- **Problem details**: Reproduced exactly, the lines from the start of the material through the line containing "left shoulder: (1274, 300, 5)" should be the whole answer, with pictures excluded.

- **Extracted records**:
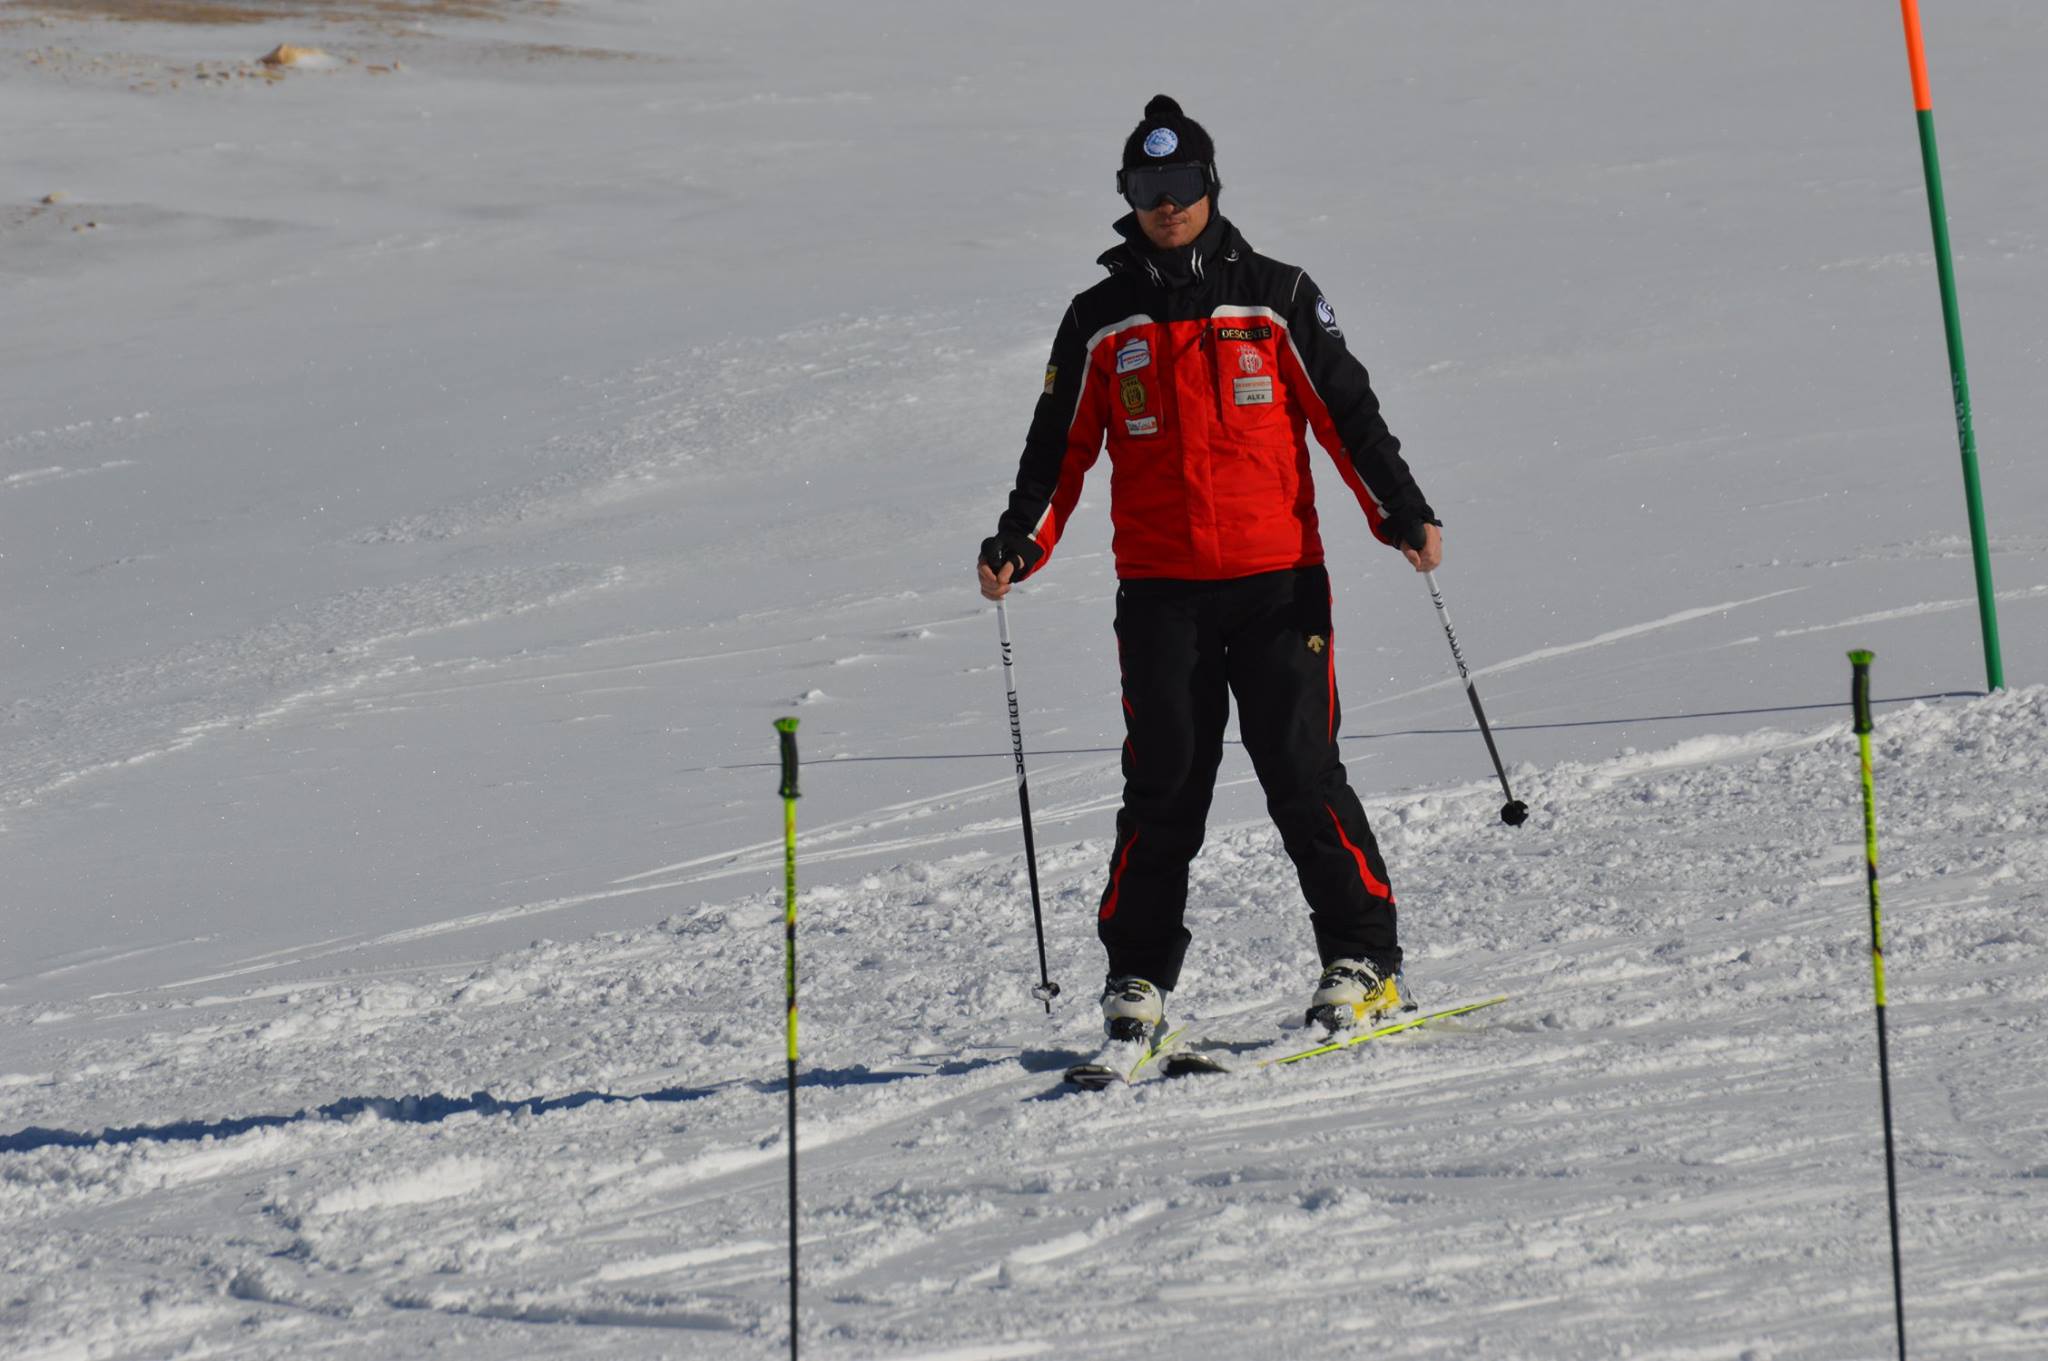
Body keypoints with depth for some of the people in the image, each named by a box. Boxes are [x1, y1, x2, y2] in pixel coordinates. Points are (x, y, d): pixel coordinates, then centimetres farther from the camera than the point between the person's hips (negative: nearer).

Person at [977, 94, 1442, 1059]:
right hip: (1160, 590, 1)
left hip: (1278, 579, -1)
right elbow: (1060, 449, 12)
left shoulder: (1274, 300, 5)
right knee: (1163, 788, -3)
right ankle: (1138, 978, 5)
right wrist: (1020, 544, -1)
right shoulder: (1100, 325, 9)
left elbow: (1347, 414, 4)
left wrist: (1403, 514, -7)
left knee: (1302, 773, -6)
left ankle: (1362, 960, 2)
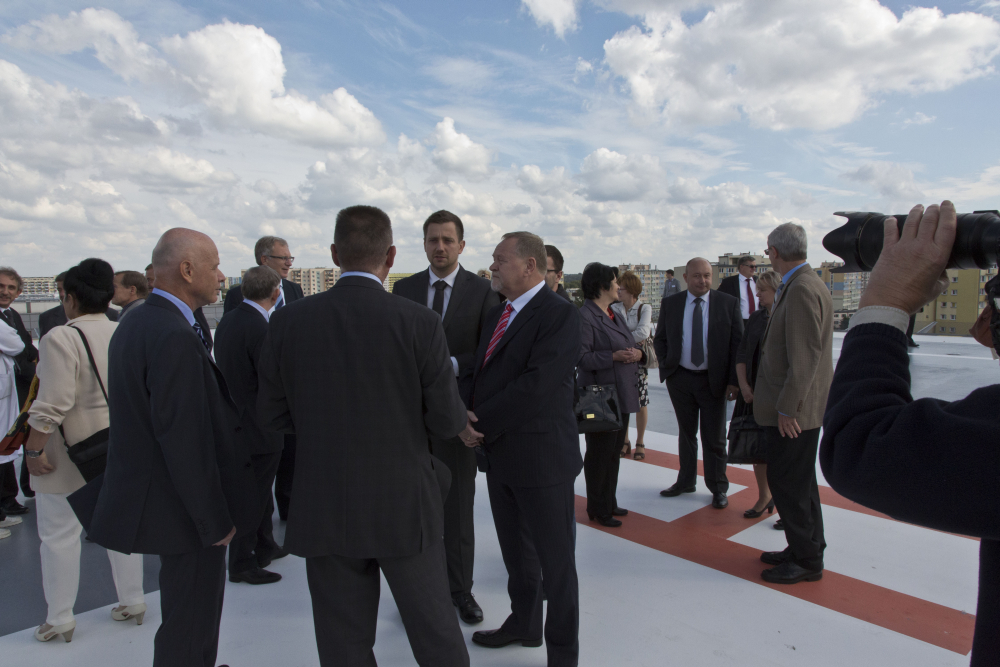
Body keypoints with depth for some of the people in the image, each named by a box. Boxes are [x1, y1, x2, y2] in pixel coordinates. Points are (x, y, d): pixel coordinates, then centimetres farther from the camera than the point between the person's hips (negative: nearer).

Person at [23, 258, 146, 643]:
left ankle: (60, 619, 22)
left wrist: (34, 449, -13)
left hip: (71, 451, -6)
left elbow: (53, 404, -21)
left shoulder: (62, 338, -16)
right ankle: (133, 602, 27)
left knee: (59, 534, 9)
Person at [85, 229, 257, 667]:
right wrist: (215, 520, -19)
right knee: (190, 626, 7)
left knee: (185, 610, 26)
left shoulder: (135, 323, 7)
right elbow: (185, 441, -27)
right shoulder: (174, 337, -25)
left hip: (151, 495, 10)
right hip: (184, 509, -10)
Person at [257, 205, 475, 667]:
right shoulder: (420, 322, -14)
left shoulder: (289, 321, -6)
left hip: (323, 511, 3)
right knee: (435, 630, 17)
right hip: (403, 505, -2)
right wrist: (460, 425, 13)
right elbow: (446, 421, -10)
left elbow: (272, 414, 2)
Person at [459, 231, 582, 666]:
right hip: (499, 455, 8)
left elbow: (538, 384, -24)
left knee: (555, 562, 7)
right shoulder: (497, 315, 13)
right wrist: (466, 410, -8)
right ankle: (524, 623, 44)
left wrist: (480, 419, -18)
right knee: (516, 553, 23)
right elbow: (475, 372, 13)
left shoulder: (559, 314, -14)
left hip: (541, 458, -8)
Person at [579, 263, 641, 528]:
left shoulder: (615, 315, 16)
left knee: (615, 451, 16)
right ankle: (598, 509, 14)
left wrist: (638, 354, -4)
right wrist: (613, 356, -25)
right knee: (600, 453, 0)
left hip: (621, 394, 9)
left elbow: (629, 347, 18)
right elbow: (581, 357, -19)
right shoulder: (584, 317, -13)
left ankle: (609, 503, 29)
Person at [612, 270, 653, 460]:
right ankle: (624, 441, 21)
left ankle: (640, 443, 19)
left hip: (638, 361, -2)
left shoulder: (644, 308, -6)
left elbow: (643, 333, -20)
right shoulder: (614, 308, 1)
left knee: (640, 403, 3)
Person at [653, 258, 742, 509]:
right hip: (680, 379, 2)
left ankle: (718, 489, 22)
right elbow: (660, 339, 10)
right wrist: (666, 367, -1)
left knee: (714, 438, 6)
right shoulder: (670, 304, 3)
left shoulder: (728, 304, -3)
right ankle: (685, 481, 30)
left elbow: (737, 344, -3)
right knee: (686, 434, 15)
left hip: (713, 381, -2)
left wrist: (734, 380, -8)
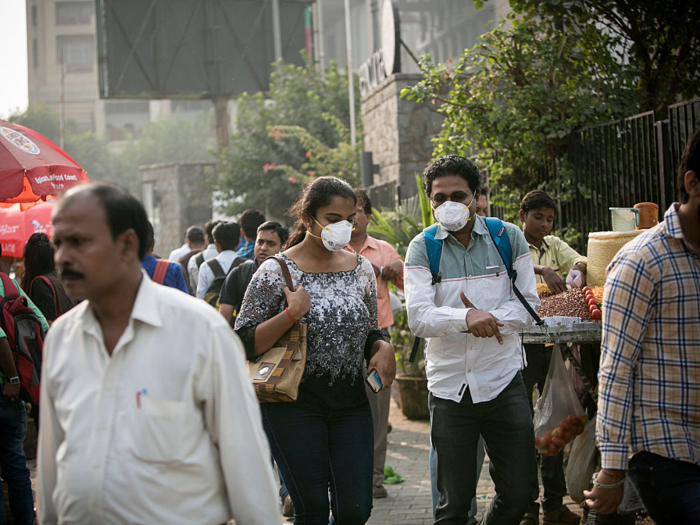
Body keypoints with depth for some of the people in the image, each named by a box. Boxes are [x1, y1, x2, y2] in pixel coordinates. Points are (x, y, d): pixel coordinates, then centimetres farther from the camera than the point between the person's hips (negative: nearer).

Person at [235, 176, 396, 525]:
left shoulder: (360, 268, 8)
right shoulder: (276, 272, -7)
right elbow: (245, 345, -9)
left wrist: (382, 347, -4)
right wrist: (290, 315, -22)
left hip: (352, 405, 4)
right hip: (294, 408, -4)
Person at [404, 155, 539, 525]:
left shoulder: (508, 237, 3)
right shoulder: (422, 248, -1)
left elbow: (528, 305, 2)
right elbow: (418, 318, -12)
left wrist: (489, 319, -16)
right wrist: (466, 318, -30)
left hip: (504, 382, 1)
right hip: (449, 387, -1)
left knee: (519, 493, 5)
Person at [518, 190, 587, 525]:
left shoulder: (555, 245, 16)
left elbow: (578, 260, -1)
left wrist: (577, 269, -24)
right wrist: (542, 270, -36)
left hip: (553, 343, 5)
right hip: (520, 343, -5)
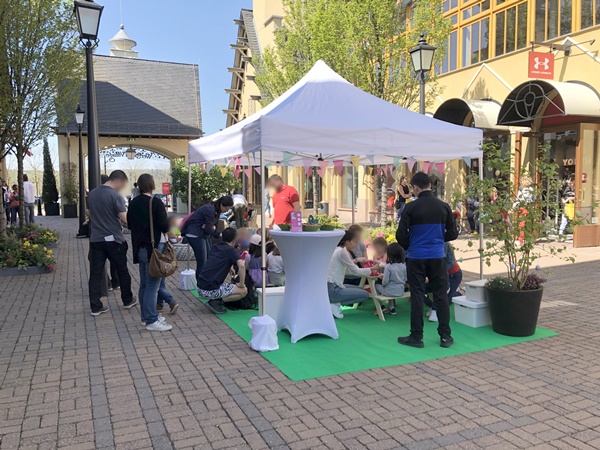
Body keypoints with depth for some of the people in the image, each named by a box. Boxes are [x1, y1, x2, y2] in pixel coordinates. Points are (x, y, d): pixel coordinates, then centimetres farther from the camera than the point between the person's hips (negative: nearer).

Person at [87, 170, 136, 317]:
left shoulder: (92, 194, 7)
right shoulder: (115, 195, -15)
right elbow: (124, 219, -19)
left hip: (95, 239, 5)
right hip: (113, 239, -5)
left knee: (95, 273, 6)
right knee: (122, 271, 12)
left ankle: (95, 307, 8)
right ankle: (127, 300, 26)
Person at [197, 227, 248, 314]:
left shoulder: (215, 248, 17)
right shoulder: (231, 251, -2)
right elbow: (241, 266, -21)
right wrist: (241, 284, -9)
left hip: (200, 288, 8)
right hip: (210, 290, -7)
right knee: (243, 291, 3)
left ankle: (213, 300, 12)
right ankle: (217, 302, -5)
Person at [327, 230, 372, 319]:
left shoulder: (339, 250, 15)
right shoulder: (342, 251, -14)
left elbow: (350, 269, 18)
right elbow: (355, 271, -11)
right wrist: (371, 270, 0)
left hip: (333, 286, 10)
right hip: (332, 289, -10)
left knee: (362, 290, 19)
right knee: (365, 295, -6)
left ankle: (335, 302, 7)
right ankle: (335, 305, -6)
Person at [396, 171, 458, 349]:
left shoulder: (411, 207, -9)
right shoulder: (443, 206, 1)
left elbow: (400, 235, -9)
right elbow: (452, 234, 5)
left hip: (416, 257, -2)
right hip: (437, 257, 3)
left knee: (417, 296, 4)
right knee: (440, 295, 10)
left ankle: (416, 337, 10)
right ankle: (445, 336, 14)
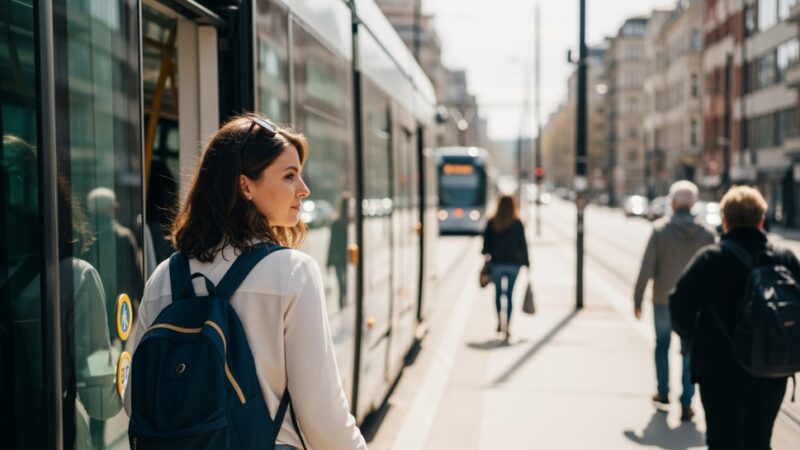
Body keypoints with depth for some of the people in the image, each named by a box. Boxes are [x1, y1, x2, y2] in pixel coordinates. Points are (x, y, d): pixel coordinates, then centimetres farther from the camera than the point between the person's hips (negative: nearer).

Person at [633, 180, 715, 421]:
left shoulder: (660, 229, -10)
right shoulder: (706, 234, -5)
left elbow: (647, 267, -11)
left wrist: (638, 298, -4)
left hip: (664, 300, -1)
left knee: (662, 345, 20)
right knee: (690, 352, 7)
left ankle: (663, 392, 30)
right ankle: (686, 403, 3)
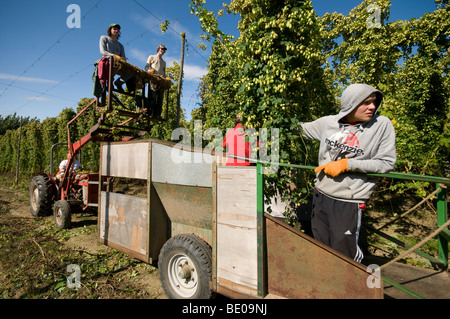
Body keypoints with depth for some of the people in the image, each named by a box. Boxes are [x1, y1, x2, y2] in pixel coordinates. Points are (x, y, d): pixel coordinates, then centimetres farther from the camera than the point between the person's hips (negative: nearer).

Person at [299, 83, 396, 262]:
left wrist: (346, 164, -15)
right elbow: (301, 128, 16)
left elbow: (387, 163, -6)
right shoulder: (328, 122, 1)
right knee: (321, 249, 19)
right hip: (320, 195, 4)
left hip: (348, 202, -3)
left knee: (343, 253, 5)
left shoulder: (382, 125, -5)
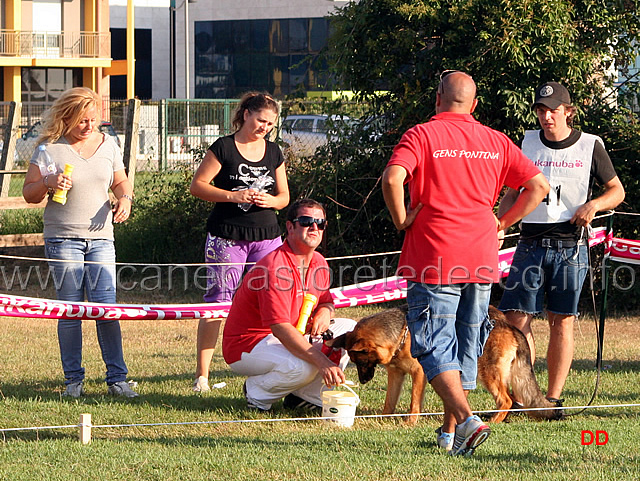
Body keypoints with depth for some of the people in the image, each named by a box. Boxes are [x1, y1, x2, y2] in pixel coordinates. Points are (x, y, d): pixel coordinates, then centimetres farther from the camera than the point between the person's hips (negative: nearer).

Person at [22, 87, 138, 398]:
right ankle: (73, 380, 8)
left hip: (100, 236, 2)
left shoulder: (107, 145, 9)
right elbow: (29, 194, 1)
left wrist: (125, 198, -1)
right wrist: (48, 183, -19)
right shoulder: (51, 148, -2)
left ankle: (117, 378, -1)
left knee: (106, 308, -5)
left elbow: (120, 181, 21)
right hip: (63, 239, -2)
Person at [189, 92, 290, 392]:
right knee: (217, 302, -7)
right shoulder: (224, 148, -1)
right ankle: (202, 374, -4)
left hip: (266, 236, 4)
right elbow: (197, 185, -3)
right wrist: (233, 196, -15)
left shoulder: (274, 153, 13)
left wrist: (270, 200, -5)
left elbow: (284, 196, 19)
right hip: (227, 236, -4)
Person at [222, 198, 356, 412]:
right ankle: (257, 391, -6)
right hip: (246, 346, -9)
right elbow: (280, 328, -33)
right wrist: (322, 362, -39)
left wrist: (324, 312, -11)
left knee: (349, 328, -1)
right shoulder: (275, 267, -26)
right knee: (303, 365, -36)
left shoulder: (319, 263, 3)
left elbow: (326, 301, 18)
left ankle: (305, 395, 2)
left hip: (291, 338, 9)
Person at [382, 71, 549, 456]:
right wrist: (502, 224, 14)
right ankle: (450, 431, 19)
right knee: (466, 347, 14)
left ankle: (466, 418, -23)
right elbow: (539, 186, 8)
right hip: (482, 259, 4)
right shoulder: (495, 142, 9)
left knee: (434, 346, -4)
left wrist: (401, 219, -7)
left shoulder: (421, 135, -4)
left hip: (434, 258, -4)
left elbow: (393, 178, -22)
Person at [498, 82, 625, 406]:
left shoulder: (590, 146, 3)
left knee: (561, 321, -1)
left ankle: (553, 399, 5)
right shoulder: (528, 143, 10)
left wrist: (594, 204, -9)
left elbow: (617, 190, 11)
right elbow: (513, 193, 17)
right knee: (517, 317, -9)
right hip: (530, 244, 2)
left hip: (570, 247, -2)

- **Solution below**:
Body keypoints with depth for some of the people in the image, each named by a box. Boxes are [x1, y1, x2, y2] in pixel coordinates. Points are (x, y, d): pixel coordinates, then centimetres farther from the camera than the point between the person's hips (negative: nearer).

Person at [977, 94, 1442, 1059]:
right hip: (1160, 590, 1)
left hip: (1278, 579, -1)
right elbow: (1060, 449, 12)
left shoulder: (1274, 300, 5)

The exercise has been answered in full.